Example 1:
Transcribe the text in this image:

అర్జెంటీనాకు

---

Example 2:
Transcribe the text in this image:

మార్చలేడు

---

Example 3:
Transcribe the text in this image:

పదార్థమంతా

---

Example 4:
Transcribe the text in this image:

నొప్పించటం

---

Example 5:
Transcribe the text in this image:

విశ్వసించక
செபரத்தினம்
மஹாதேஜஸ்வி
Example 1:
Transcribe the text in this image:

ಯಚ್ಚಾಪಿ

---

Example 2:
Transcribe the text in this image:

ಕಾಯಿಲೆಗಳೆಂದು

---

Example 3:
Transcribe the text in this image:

Task prompt:
Exact copies of all the entries above should be returned.

Result of this exercise:
Example 1:
Transcribe the text in this image:

అర్జెంటీనాకు

---

Example 2:
Transcribe the text in this image:

మార్చలేడు

---

Example 3:
Transcribe the text in this image:

పదార్థమంతా

---

Example 4:
Transcribe the text in this image:

నొప్పించటం

---

Example 5:
Transcribe the text in this image:

విశ్వసించక
செபரத்தினம்
மஹாதேஜஸ்வி
Example 1:
Transcribe the text in this image:

ಯಚ್ಚಾಪಿ

---

Example 2:
Transcribe the text in this image:

ಕಾಯಿಲೆಗಳೆಂದು

---

Example 3:
Transcribe the text in this image:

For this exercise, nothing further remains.